Implementers decide that the concept of repeated errors shall be taken into consideration. While each instance of the detected error is typically annotated for correction or follow-up purposes, only the first instance of the error is penalized and contributes to the calculation of the final quality score. This scenario requires that the implementers take some further decision.

Whether the concept of repeated errors applies to identical segments, strings, or sentences only, or whether it applies to the same type of error regardless of whether it appears in identical or different segments, strings, or sentences.
Which types of errors are eligible for being treated as repeated errors and which are not. Examples of errors that would typically qualify as repeated errors: no approved glossary is available and the translator consistently uses a term that is not the one preferred by the buyer/client/product producer; or when the source is ambiguous or lacks context and the translator’s consistent interpretation of the source content is therefore not entirely accurate. Examples of errors that would typically not qualify as repeated errors are errors resulting from negligence or from violations of grammar rules (typos, punctuation) or ignoring style guide or project-related instructions.
How to record the repeated errors: Repeated minor errors can be annotated once, with the severity level minor(with the argument that correcting the errors throughout the text is a quick search-and-replace action). Or repeated minor errors can be recorded once using the severity level major (with the argument that correcting several occurrences is a bigger nuisance than just one). The instances of the error that are not annotated as penalizing can be assigned neutral severity so that they do not contribute to the penalty score, with a label “repeated errors”, to ensure traceability.

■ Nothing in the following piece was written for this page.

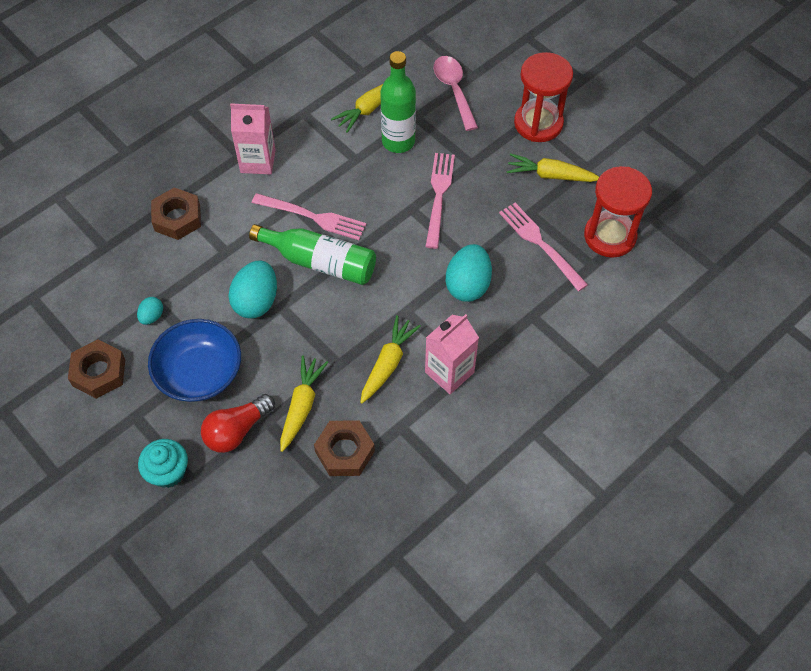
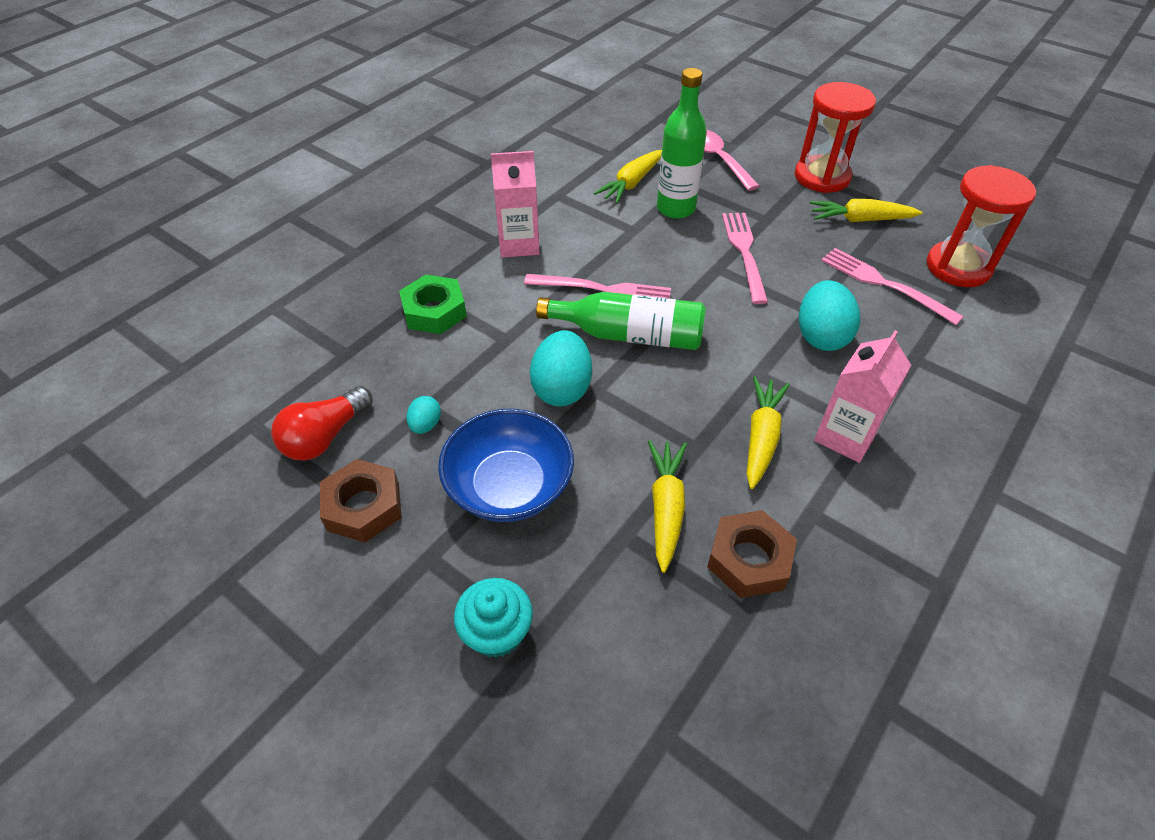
camera: 10 degrees left, 10 degrees down
(177, 218) = (434, 311): brown nut -> green nut
(237, 430) = (584, 555): red light bulb -> red light bulb (325, 437)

Even though there are several options of how to treat repeated errors, the logic behind the choice of the scenario should take the evaluation goal and use-case into account:

If repeated errors are not counted, then metrics answers the question “how many unique errors were made”. This approach is more suitable for pre-delivery evaluation of a human translated content when the evaluation also serves as feedback to a translator. The translator is often requested to implement the feedback, which means they have to correct every individual instance of the repeated error anyways.

For quality evaluation of the final product though, it normally makes sense to count all occurrences of repeated errors. In the final delivery, from the user’s perspective, any error is an error, regardless of how many time it appears.

Moreover, it is taken for granted that repeated errors are corrected, regardless of how the quality evaluation metric is defined. For example, as a matter of a good data management practice since MT engines cannot learn from feedback, they only can learn from training data.

The concept of repeated errors (problems) has proved to be very useful for the identification of repetitive errors in MT output. Identified repetitive errors in MT output can be addressed using rules applied in pre- and post-processing automations, and eliminating certain the error in training data would be cost prohibitive. On the other hand, repeated errors can be useful in designing pre- and post-processing automation. But generally repeated errors are counted in TQE of final deliverables, as a measure of final quality.

The information and the examples in this section do not pretend to be exhaustive. There are a wealth of use cases and practices out there. This section just aims to explain the basics of the concept of repeated errors and encourages implementers to consider how to treat repeated errors for their specific use cases in their specific implementation scenarios.

Training material and evaluation instructions should provide guidance not only on how to categorize errors with regard to error types and severity levels, but also on how to handle repeated errors, ideally with examples, to ensure consistent evaluation.